» RAW DATA
====
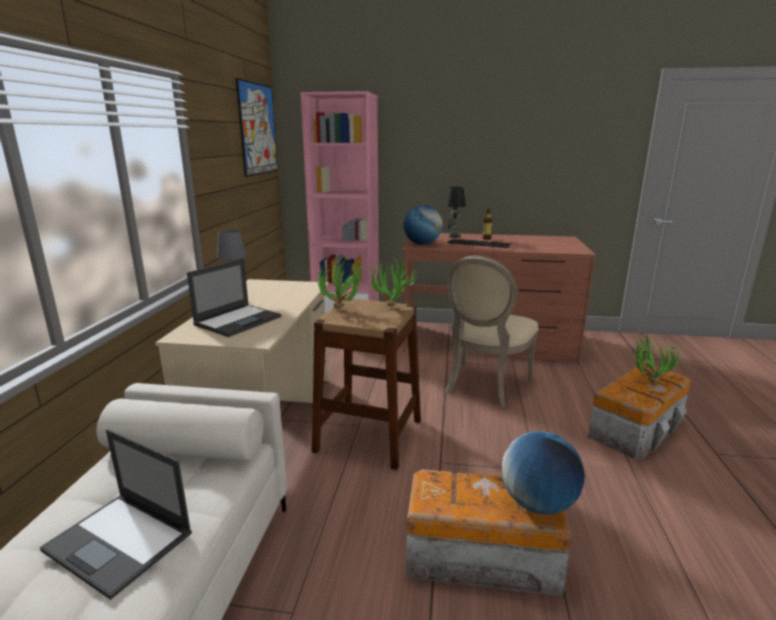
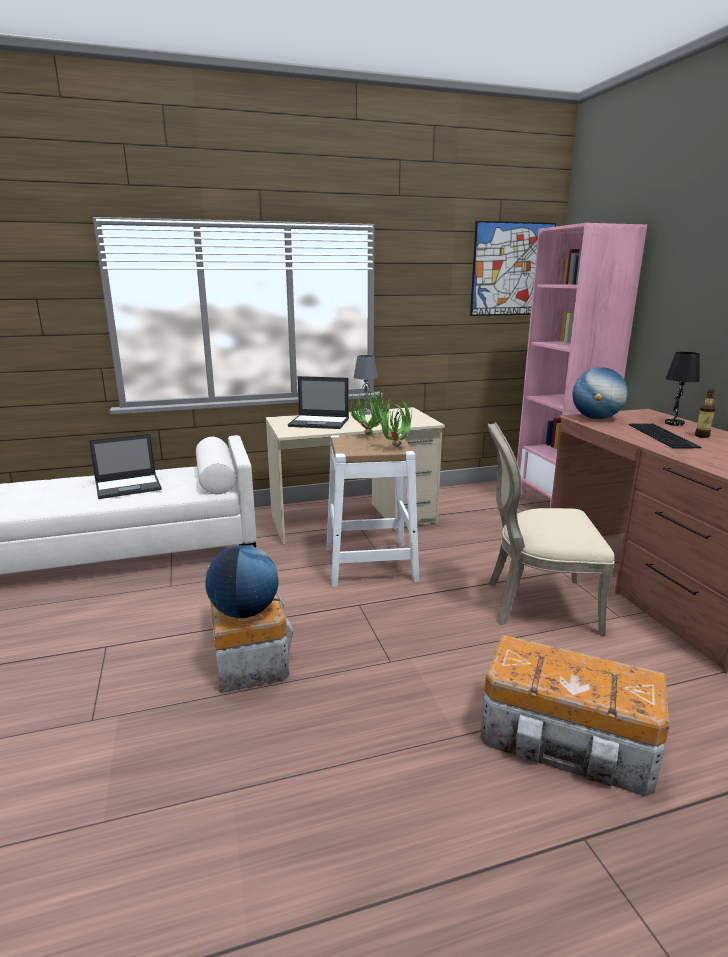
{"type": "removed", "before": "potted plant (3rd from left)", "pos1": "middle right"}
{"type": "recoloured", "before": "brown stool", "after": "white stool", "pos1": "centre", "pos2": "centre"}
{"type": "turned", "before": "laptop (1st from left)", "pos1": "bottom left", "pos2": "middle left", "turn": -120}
====
» TASK TO COMPLETE
Reproduce the data verbatim and omit each image.

» EXERCISE ANSWER
{"type": "removed", "before": "potted plant (3rd from left)", "pos1": "middle right"}
{"type": "recoloured", "before": "brown stool", "after": "white stool", "pos1": "centre", "pos2": "centre"}
{"type": "turned", "before": "laptop (1st from left)", "pos1": "bottom left", "pos2": "middle left", "turn": -120}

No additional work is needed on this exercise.